---
title: "module util::Sampling"
id: Sampling
slug: /Library/util/Sampling
---

<div class="theme-doc-version-badge badge badge--secondary">rascal-Not specified</div>

Utilities to randomly select smaller datasets from larger datasets
#### Usage

```rascal
import util::Sampling;
```

#### Dependencies
```rascal
import util::Math;
import Map;
import List;
import Set;
```

#### Description


Sampling is important when the analysis algorithms do not scale to the size of 
the original corpus, or when you need to train an analysis on a representative
set without overfitting on the entire corpus. These sampling functions all
assume that a uniformly random selection is required.

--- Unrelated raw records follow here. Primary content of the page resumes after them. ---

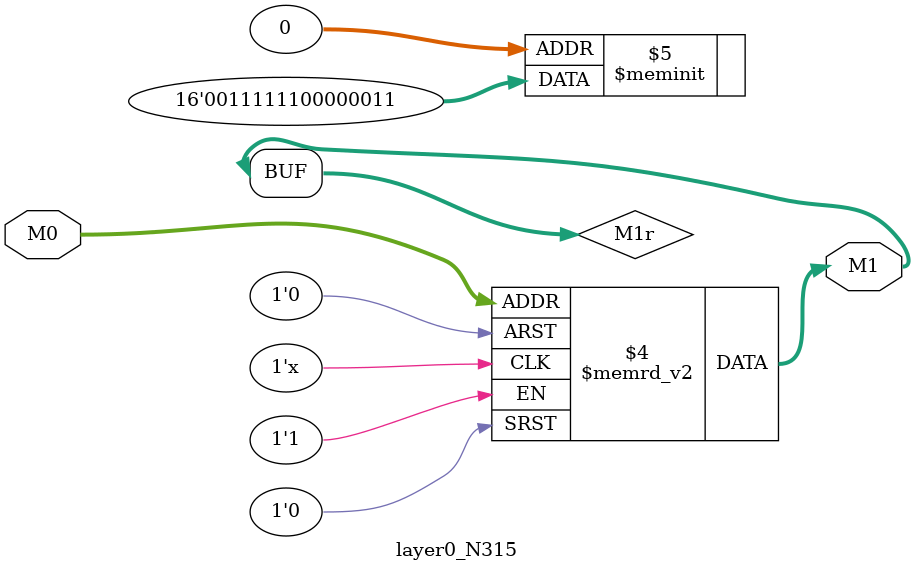
<source format=v>
module layer0_N315 ( input [2:0] M0, output [1:0] M1 );

	(*rom_style = "distributed" *) reg [1:0] M1r;
	assign M1 = M1r;
	always @ (M0) begin
		case (M0)
			3'b000: M1r = 2'b11;
			3'b100: M1r = 2'b11;
			3'b010: M1r = 2'b00;
			3'b110: M1r = 2'b11;
			3'b001: M1r = 2'b00;
			3'b101: M1r = 2'b11;
			3'b011: M1r = 2'b00;
			3'b111: M1r = 2'b00;

		endcase
	end
endmodule

</source>
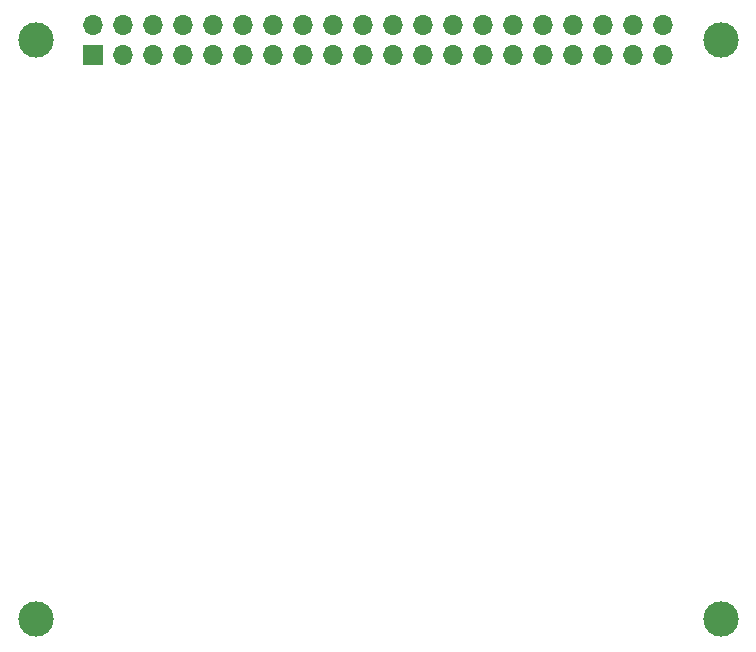
<source format=gbl>
G04 #@! TF.GenerationSoftware,KiCad,Pcbnew,(5.0.0-rc3-dev-2-g101b68b61)*
G04 #@! TF.CreationDate,2018-07-10T18:42:39+02:00*
G04 #@! TF.ProjectId,mobilt_eeg_frontend-exjobb2018,6D6F62696C745F6565675F66726F6E74,rev?*
G04 #@! TF.SameCoordinates,Original*
G04 #@! TF.FileFunction,Copper,L2,Bot,Signal*
G04 #@! TF.FilePolarity,Positive*
%FSLAX46Y46*%
G04 Gerber Fmt 4.6, Leading zero omitted, Abs format (unit mm)*
G04 Created by KiCad (PCBNEW (5.0.0-rc3-dev-2-g101b68b61)) date 07/10/18 18:42:39*
%MOMM*%
%LPD*%
G01*
G04 APERTURE LIST*
G04 #@! TA.AperFunction,ComponentPad*
%ADD10R,1.700000X1.700000*%
G04 #@! TD*
G04 #@! TA.AperFunction,ComponentPad*
%ADD11O,1.700000X1.700000*%
G04 #@! TD*
G04 #@! TA.AperFunction,WasherPad*
%ADD12C,3.000000*%
G04 #@! TD*
G04 APERTURE END LIST*
D10*
G04 #@! TO.P,P1,1*
G04 #@! TO.N,+3V3*
X208370000Y-98770000D03*
D11*
G04 #@! TO.P,P1,2*
G04 #@! TO.N,+5V*
X208370000Y-96230000D03*
G04 #@! TO.P,P1,3*
G04 #@! TO.N,/GPIO2(SDA1)*
X210910000Y-98770000D03*
G04 #@! TO.P,P1,4*
G04 #@! TO.N,+5V*
X210910000Y-96230000D03*
G04 #@! TO.P,P1,5*
G04 #@! TO.N,/GPIO3(SCL1)*
X213450000Y-98770000D03*
G04 #@! TO.P,P1,6*
G04 #@! TO.N,GND*
X213450000Y-96230000D03*
G04 #@! TO.P,P1,7*
G04 #@! TO.N,/GPIO4(GCLK)*
X215990000Y-98770000D03*
G04 #@! TO.P,P1,8*
G04 #@! TO.N,/GPIO14(TXD0)*
X215990000Y-96230000D03*
G04 #@! TO.P,P1,9*
G04 #@! TO.N,GND*
X218530000Y-98770000D03*
G04 #@! TO.P,P1,10*
G04 #@! TO.N,/GPIO15(RXD0)*
X218530000Y-96230000D03*
G04 #@! TO.P,P1,11*
G04 #@! TO.N,/GPIO17(GEN0)*
X221070000Y-98770000D03*
G04 #@! TO.P,P1,12*
G04 #@! TO.N,/GPIO18(GEN1)(PWM0)*
X221070000Y-96230000D03*
G04 #@! TO.P,P1,13*
G04 #@! TO.N,/GPIO27(GEN2)*
X223610000Y-98770000D03*
G04 #@! TO.P,P1,14*
G04 #@! TO.N,GND*
X223610000Y-96230000D03*
G04 #@! TO.P,P1,15*
G04 #@! TO.N,/GPIO22(GEN3)*
X226150000Y-98770000D03*
G04 #@! TO.P,P1,16*
G04 #@! TO.N,/GPIO23(GEN4)*
X226150000Y-96230000D03*
G04 #@! TO.P,P1,17*
G04 #@! TO.N,+3V3*
X228690000Y-98770000D03*
G04 #@! TO.P,P1,18*
G04 #@! TO.N,/GPIO24(GEN5)*
X228690000Y-96230000D03*
G04 #@! TO.P,P1,19*
G04 #@! TO.N,/GPIO10(SPI0_MOSI)*
X231230000Y-98770000D03*
G04 #@! TO.P,P1,20*
G04 #@! TO.N,GND*
X231230000Y-96230000D03*
G04 #@! TO.P,P1,21*
G04 #@! TO.N,/GPIO9(SPI0_MISO)*
X233770000Y-98770000D03*
G04 #@! TO.P,P1,22*
G04 #@! TO.N,/GPIO25(GEN6)*
X233770000Y-96230000D03*
G04 #@! TO.P,P1,23*
G04 #@! TO.N,/GPIO11(SPI0_SCK)*
X236310000Y-98770000D03*
G04 #@! TO.P,P1,24*
G04 #@! TO.N,/GPIO8(SPI0_CE_N)*
X236310000Y-96230000D03*
G04 #@! TO.P,P1,25*
G04 #@! TO.N,GND*
X238850000Y-98770000D03*
G04 #@! TO.P,P1,26*
G04 #@! TO.N,/GPIO7(SPI1_CE_N)*
X238850000Y-96230000D03*
G04 #@! TO.P,P1,27*
G04 #@! TO.N,/ID_SD*
X241390000Y-98770000D03*
G04 #@! TO.P,P1,28*
G04 #@! TO.N,/ID_SC*
X241390000Y-96230000D03*
G04 #@! TO.P,P1,29*
G04 #@! TO.N,/GPIO5*
X243930000Y-98770000D03*
G04 #@! TO.P,P1,30*
G04 #@! TO.N,GND*
X243930000Y-96230000D03*
G04 #@! TO.P,P1,31*
G04 #@! TO.N,/GPIO6*
X246470000Y-98770000D03*
G04 #@! TO.P,P1,32*
G04 #@! TO.N,/GPIO12(PWM0)*
X246470000Y-96230000D03*
G04 #@! TO.P,P1,33*
G04 #@! TO.N,/GPIO13(PWM1)*
X249010000Y-98770000D03*
G04 #@! TO.P,P1,34*
G04 #@! TO.N,GND*
X249010000Y-96230000D03*
G04 #@! TO.P,P1,35*
G04 #@! TO.N,/GPIO19(SPI1_MISO)*
X251550000Y-98770000D03*
G04 #@! TO.P,P1,36*
G04 #@! TO.N,/GPIO16*
X251550000Y-96230000D03*
G04 #@! TO.P,P1,37*
G04 #@! TO.N,/GPIO26*
X254090000Y-98770000D03*
G04 #@! TO.P,P1,38*
G04 #@! TO.N,/GPIO20(SPI1_MOSI)*
X254090000Y-96230000D03*
G04 #@! TO.P,P1,39*
G04 #@! TO.N,GND*
X256630000Y-98770000D03*
G04 #@! TO.P,P1,40*
G04 #@! TO.N,/GPIO21(SPI1_SCK)*
X256630000Y-96230000D03*
G04 #@! TD*
D12*
G04 #@! TO.P,MK4,*
G04 #@! TO.N,*
X261500000Y-146500000D03*
G04 #@! TD*
G04 #@! TO.P,MK3,*
G04 #@! TO.N,*
X203500000Y-146500000D03*
G04 #@! TD*
G04 #@! TO.P,MK2,*
G04 #@! TO.N,*
X261500000Y-97500000D03*
G04 #@! TD*
G04 #@! TO.P,MK1,*
G04 #@! TO.N,*
X203500000Y-97500000D03*
G04 #@! TD*
M02*

</source>
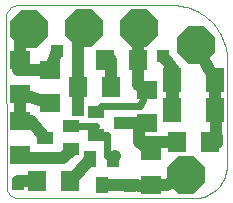
<source format=gtl>
G75*
G70*
%OFA0B0*%
%FSLAX24Y24*%
%IPPOS*%
%LPD*%
%AMOC8*
5,1,8,0,0,1.08239X$1,22.5*
%
%ADD10C,0.0000*%
%ADD11R,0.0551X0.0394*%
%ADD12R,0.0394X0.0551*%
%ADD13R,0.0710X0.0630*%
%ADD14R,0.0630X0.0710*%
%ADD15R,0.0630X0.0709*%
%ADD16R,0.0709X0.0630*%
%ADD17OC8,0.1250*%
%ADD18R,0.0591X0.0827*%
%ADD19C,0.0240*%
%ADD20C,0.0197*%
%ADD21C,0.0400*%
%ADD22R,0.0436X0.0436*%
%ADD23C,0.0160*%
D10*
X001252Y000753D02*
X007128Y000753D01*
X007194Y000755D01*
X007260Y000761D01*
X007325Y000771D01*
X007389Y000785D01*
X007453Y000802D01*
X007515Y000824D01*
X007576Y000849D01*
X007635Y000878D01*
X007693Y000910D01*
X007748Y000946D01*
X007801Y000985D01*
X007852Y001027D01*
X007900Y001072D01*
X007945Y001120D01*
X007987Y001171D01*
X008026Y001224D01*
X008062Y001279D01*
X008095Y001337D01*
X008123Y001396D01*
X008149Y001457D01*
X008170Y001519D01*
X008188Y001583D01*
X008202Y001647D01*
X008212Y001712D01*
X008218Y001778D01*
X008220Y001844D01*
X008220Y001843D02*
X008226Y005328D01*
X008224Y005417D01*
X008218Y005505D01*
X008207Y005594D01*
X008193Y005681D01*
X008174Y005768D01*
X008151Y005854D01*
X008124Y005938D01*
X008093Y006021D01*
X008058Y006103D01*
X008020Y006183D01*
X007977Y006261D01*
X007931Y006336D01*
X007881Y006410D01*
X007828Y006481D01*
X007771Y006549D01*
X007712Y006615D01*
X007649Y006678D01*
X007583Y006737D01*
X007515Y006794D01*
X007444Y006847D01*
X007370Y006897D01*
X007294Y006943D01*
X007216Y006985D01*
X007136Y007024D01*
X007055Y007059D01*
X006972Y007090D01*
X006887Y007117D01*
X006801Y007139D01*
X006715Y007158D01*
X006627Y007173D01*
X006539Y007183D01*
X006450Y007189D01*
X006362Y007191D01*
X006361Y007191D02*
X001294Y007192D01*
X001254Y007190D01*
X001215Y007185D01*
X001176Y007176D01*
X001138Y007164D01*
X001101Y007149D01*
X001066Y007131D01*
X001032Y007109D01*
X001001Y007085D01*
X000971Y007058D01*
X000945Y007028D01*
X000920Y006997D01*
X000899Y006963D01*
X000881Y006928D01*
X000866Y006891D01*
X000854Y006853D01*
X000846Y006814D01*
X000841Y006774D01*
X000839Y006734D01*
X000840Y006735D02*
X000874Y001126D01*
X000874Y001127D02*
X000876Y001090D01*
X000882Y001053D01*
X000891Y001018D01*
X000903Y000983D01*
X000919Y000950D01*
X000939Y000918D01*
X000961Y000889D01*
X000986Y000862D01*
X001013Y000837D01*
X001043Y000815D01*
X001075Y000796D01*
X001108Y000781D01*
X001143Y000769D01*
X001179Y000760D01*
X001215Y000755D01*
X001252Y000753D01*
D11*
X003030Y002394D03*
X002164Y002769D03*
X003030Y003143D03*
X003857Y002871D03*
X004723Y003245D03*
X003857Y003619D03*
D12*
X003664Y002048D03*
X004412Y002048D03*
X004038Y001182D03*
D13*
X005681Y001199D03*
X005681Y002319D03*
X005561Y003252D03*
X005561Y004372D03*
X001317Y004232D03*
X001333Y003309D03*
X001333Y002189D03*
X001317Y005352D03*
D14*
X004147Y005351D03*
X005267Y005351D03*
X003003Y001312D03*
X001883Y001312D03*
D15*
X003258Y004446D03*
X004360Y004446D03*
X006561Y002631D03*
X007664Y002631D03*
D16*
X002317Y003926D03*
X002317Y005028D03*
D17*
X001614Y006393D03*
X003457Y006432D03*
X005274Y006432D03*
X007189Y005847D03*
X006860Y001517D03*
D18*
X006388Y003682D03*
X006388Y004706D03*
X007805Y004706D03*
X007805Y003682D03*
D19*
X005561Y004372D02*
X005325Y003839D01*
X004026Y003839D01*
X003868Y003619D01*
X003857Y003619D01*
X003857Y003143D02*
X003030Y003143D01*
X003857Y002871D02*
X004223Y002871D01*
X004223Y002146D01*
X004490Y002146D01*
X001317Y005352D02*
X001216Y005454D01*
D20*
X001317Y004241D02*
X001317Y004232D01*
X001333Y004232D01*
X003857Y003143D02*
X003857Y002871D01*
X005561Y003245D02*
X005561Y003252D01*
X005561Y003379D01*
D21*
X005561Y003245D02*
X004723Y003245D01*
X005288Y003252D02*
X005288Y002631D01*
X005681Y002319D01*
X005288Y002631D02*
X006561Y002631D01*
X007664Y002631D02*
X007664Y002580D01*
X007884Y002580D01*
X007805Y003682D01*
X007805Y004706D01*
X007490Y005296D01*
X007189Y005847D01*
X006467Y005020D02*
X006309Y005178D01*
X006073Y005493D01*
X006467Y005020D02*
X006388Y003682D01*
X006388Y004706D01*
X005561Y004372D02*
X005267Y004529D01*
X005267Y005351D01*
X005267Y006038D01*
X005274Y006432D01*
X004360Y005351D02*
X004147Y005351D01*
X004360Y005351D02*
X004360Y004446D01*
X003258Y004446D02*
X003238Y004209D01*
X003238Y003682D01*
X003258Y004446D02*
X003258Y006038D01*
X003457Y006432D01*
X002553Y005650D02*
X002317Y005028D01*
X002317Y005020D01*
X001270Y005020D01*
X001270Y005343D01*
X001317Y005343D01*
X001317Y005352D02*
X001317Y006235D01*
X001614Y006393D01*
X001317Y004241D02*
X002317Y003926D01*
X001691Y003309D02*
X002164Y002769D01*
X001691Y003309D02*
X001333Y003309D01*
X001333Y004232D01*
X003030Y002394D02*
X003081Y002394D01*
X002766Y002107D01*
X002057Y002107D01*
X001254Y002107D01*
X001333Y002189D01*
X001270Y001312D02*
X001270Y001241D01*
X001270Y001312D02*
X001883Y001312D01*
X003006Y001312D02*
X003664Y002048D01*
X004412Y002048D02*
X004490Y002146D01*
X004577Y001182D02*
X004038Y001182D01*
X004577Y001182D02*
X004971Y001162D01*
X005209Y001182D02*
X004577Y001182D01*
X005288Y001162D02*
X005681Y001199D01*
X006231Y001199D01*
X006860Y001517D01*
D22*
X004971Y001162D03*
X002057Y002107D03*
X001270Y001241D03*
X003238Y003682D03*
X002553Y005650D03*
X006073Y005493D03*
D23*
X005561Y003252D02*
X005288Y003252D01*
X003006Y001312D02*
X003003Y001312D01*
X001883Y001312D02*
X001883Y001359D01*
X005209Y001182D02*
X005681Y001199D01*
X001317Y005343D02*
X001317Y005352D01*
M02*

</source>
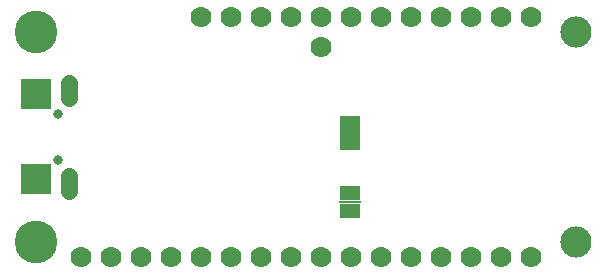
<source format=gbr>
G04 EAGLE Gerber RS-274X export*
G75*
%MOMM*%
%FSLAX34Y34*%
%LPD*%
%INSoldermask Bottom*%
%IPPOS*%
%AMOC8*
5,1,8,0,0,1.08239X$1,22.5*%
G01*
%ADD10C,2.641600*%
%ADD11C,3.617600*%
%ADD12C,0.801600*%
%ADD13R,2.601600X2.601600*%
%ADD14C,1.409600*%
%ADD15C,1.778000*%
%ADD16R,1.701800X1.270000*%
%ADD17R,1.828800X0.152400*%
%ADD18R,1.651000X2.921000*%


D10*
X482600Y203200D03*
X482600Y25400D03*
D11*
X25400Y203200D03*
X25400Y25400D03*
D12*
X44450Y133800D03*
X44450Y94800D03*
D13*
X25450Y78300D03*
X25450Y150300D03*
D14*
X53450Y147300D02*
X53450Y160380D01*
X53450Y81300D02*
X53450Y68220D01*
D15*
X444500Y12700D03*
X419100Y12700D03*
X393700Y12700D03*
X368300Y12700D03*
X342900Y12700D03*
X317500Y12700D03*
X292100Y12700D03*
X266700Y12700D03*
X241300Y12700D03*
X215900Y12700D03*
X190500Y12700D03*
X165100Y12700D03*
X139700Y12700D03*
X114300Y12700D03*
X88900Y12700D03*
X63500Y12700D03*
X165100Y215900D03*
X190500Y215900D03*
X215900Y215900D03*
X241300Y215900D03*
X266700Y215900D03*
X292100Y215900D03*
X317500Y215900D03*
X342900Y215900D03*
X368300Y215900D03*
X393700Y215900D03*
X419100Y215900D03*
X444500Y215900D03*
D16*
X291846Y51562D03*
X291846Y66802D03*
D17*
X291846Y59182D03*
D15*
X266700Y190500D03*
D18*
X291592Y117856D03*
M02*

</source>
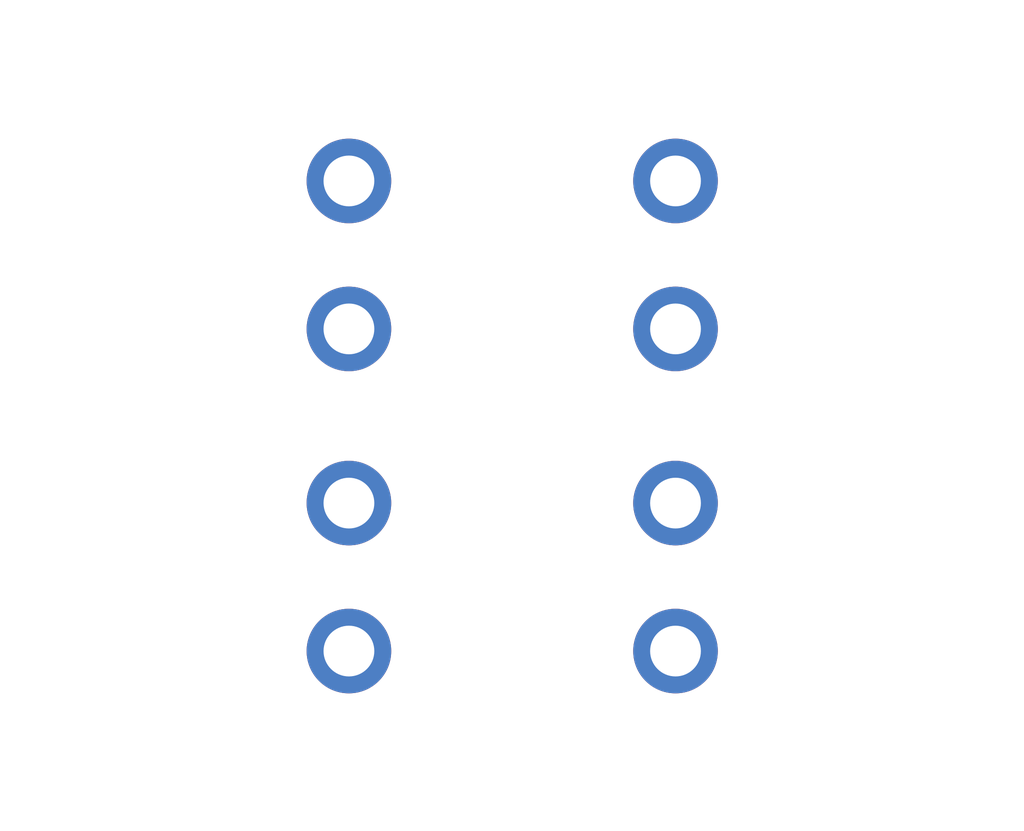
<source format=kicad_pcb>
(kicad_pcb (version 20211014) (generator pcbnew)

  (general
    (thickness 1.6)
  )

  (paper "A4")
  (layers
    (0 "F.Cu" signal)
    (31 "B.Cu" signal)
    (32 "B.Adhes" user "B.Adhesive")
    (33 "F.Adhes" user "F.Adhesive")
    (34 "B.Paste" user)
    (35 "F.Paste" user)
    (36 "B.SilkS" user "B.Silkscreen")
    (37 "F.SilkS" user "F.Silkscreen")
    (38 "B.Mask" user)
    (39 "F.Mask" user)
    (40 "Dwgs.User" user "User.Drawings")
    (41 "Cmts.User" user "User.Comments")
    (42 "Eco1.User" user "User.Eco1")
    (43 "Eco2.User" user "User.Eco2")
    (44 "Edge.Cuts" user)
    (45 "Margin" user)
    (46 "B.CrtYd" user "B.Courtyard")
    (47 "F.CrtYd" user "F.Courtyard")
    (48 "B.Fab" user)
    (49 "F.Fab" user)
    (50 "User.1" user)
    (51 "User.2" user)
    (52 "User.3" user)
    (53 "User.4" user)
    (54 "User.5" user)
    (55 "User.6" user)
    (56 "User.7" user)
    (57 "User.8" user)
    (58 "User.9" user)
  )

  (setup
    (pad_to_mask_clearance 0)
    (pcbplotparams
      (layerselection 0x00010fc_ffffffff)
      (disableapertmacros false)
      (usegerberextensions false)
      (usegerberattributes true)
      (usegerberadvancedattributes true)
      (creategerberjobfile true)
      (svguseinch false)
      (svgprecision 6)
      (excludeedgelayer true)
      (plotframeref false)
      (viasonmask false)
      (mode 1)
      (useauxorigin false)
      (hpglpennumber 1)
      (hpglpenspeed 20)
      (hpglpendiameter 15.000000)
      (dxfpolygonmode true)
      (dxfimperialunits true)
      (dxfusepcbnewfont true)
      (psnegative false)
      (psa4output false)
      (plotreference true)
      (plotvalue true)
      (plotinvisibletext false)
      (sketchpadsonfab false)
      (subtractmaskfromsilk false)
      (outputformat 1)
      (mirror false)
      (drillshape 1)
      (scaleselection 1)
      (outputdirectory "")
    )
  )

  (net 0 "")
  (net 1 "unconnected-(U1-Pad1)")
  (net 2 "unconnected-(U1-Pad2)")
  (net 3 "unconnected-(U2-Pad1)")
  (net 4 "unconnected-(U2-Pad2)")
  (net 5 "unconnected-(U3-Pad1)")
  (net 6 "unconnected-(U3-Pad2)")
  (net 7 "unconnected-(U4-Pad1)")
  (net 8 "unconnected-(U4-Pad2)")

  (footprint "footprint:CONN-TH_P3.50_KF350-3.5-2P" (layer "F.Cu") (at 106.68 86.36 -90))

  (footprint "footprint:CONN-TH_P3.50_KF350-3.5-2P" (layer "F.Cu") (at 114.3 86.36 90))

  (footprint "footprint:CONN-TH_P3.50_KF350-3.5-2P" (layer "F.Cu") (at 106.68 78.74 -90))

  (footprint "footprint:CONN-TH_P3.50_KF350-3.5-2P" (layer "F.Cu") (at 114.3 78.74 90))

)

</source>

## function sample {#util-Sampling-sample}

Reduce the arity of a set by selecting a uniformly distributed sample.

```rascal
set[&T] sample(set[&T] corpus, int target)
```


A uniform subset is computed by iterating over the set and skipping every element
with a probability of `1/(size(corpus) / target)`. This rapidly generates a new set of
expected `target` size, but most probably a little smaller or larger.

#### Examples



```rascal-shell 
rascal>import util::Sampling;
ok
rascal>sample({"a","b","c","e","f","g","h","i","j","k"}, 4)
set[str]: {"b","e","f","g","h"}
rascal>sample({"a","b","c","e","f","g","h","i","j","k"}, 4)
set[str]: {"c","e","f","h","i"}
rascal>sample({"a","b","c","e","f","g","h","i","j","k"}, 4)
set[str]: {"b","c","f","h","k"}
```

## function sample {#util-Sampling-sample}

Reduce the length of a list by selecting a uniformly distributed sample.

```rascal
list[&T] sample(list[&T] corpus, int target)
```


The random selection of elements does not change their initial order in the list.
A uniform sublist is computed by iterating over the list and skipping every element
with a probability of `1/(size(corpus) / target)`. This rapidly generates a new list of
expected `target` size, but most probably a little smaller or larger.

#### Examples



```rascal-shell 
rascal>import util::Sampling;
ok
rascal>sample([1..1000], 30)
list[int]: [9,10,89,92,123,126,179,219,265,391,462,496,500,513,525,546,623,675,692,738,773,777,809,829,841,855,858,891,948,992]
rascal>sample([1..1000], 30)
list[int]: [9,15,18,24,52,130,133,164,203,233,258,291,294,331,338,373,394,439,457,467,468,495,517,568,635,640,641,649,663,669,785,835,865,924,960]
rascal>sample([1..1000], 30)
list[int]: [69,101,114,130,132,178,192,210,258,327,332,341,369,384,465,479,503,518,588,629,678,680,689,703,712,746,754,755,761,767,791,807,846,848,857,869,876,918,970]
```

## function sample {#util-Sampling-sample}

Reduce the size of a map by selecting a uniformly distributed sample.

```rascal
map[&T,&U] sample(map[&T,&U] corpus, int target)
```


A uniform submap is computed by iterating over the map's keys and skipping every key
with a probability of `1/(size(corpus) / target)`. This rapidly generates a new map of
expected `target` size, but most probably a little smaller or larger.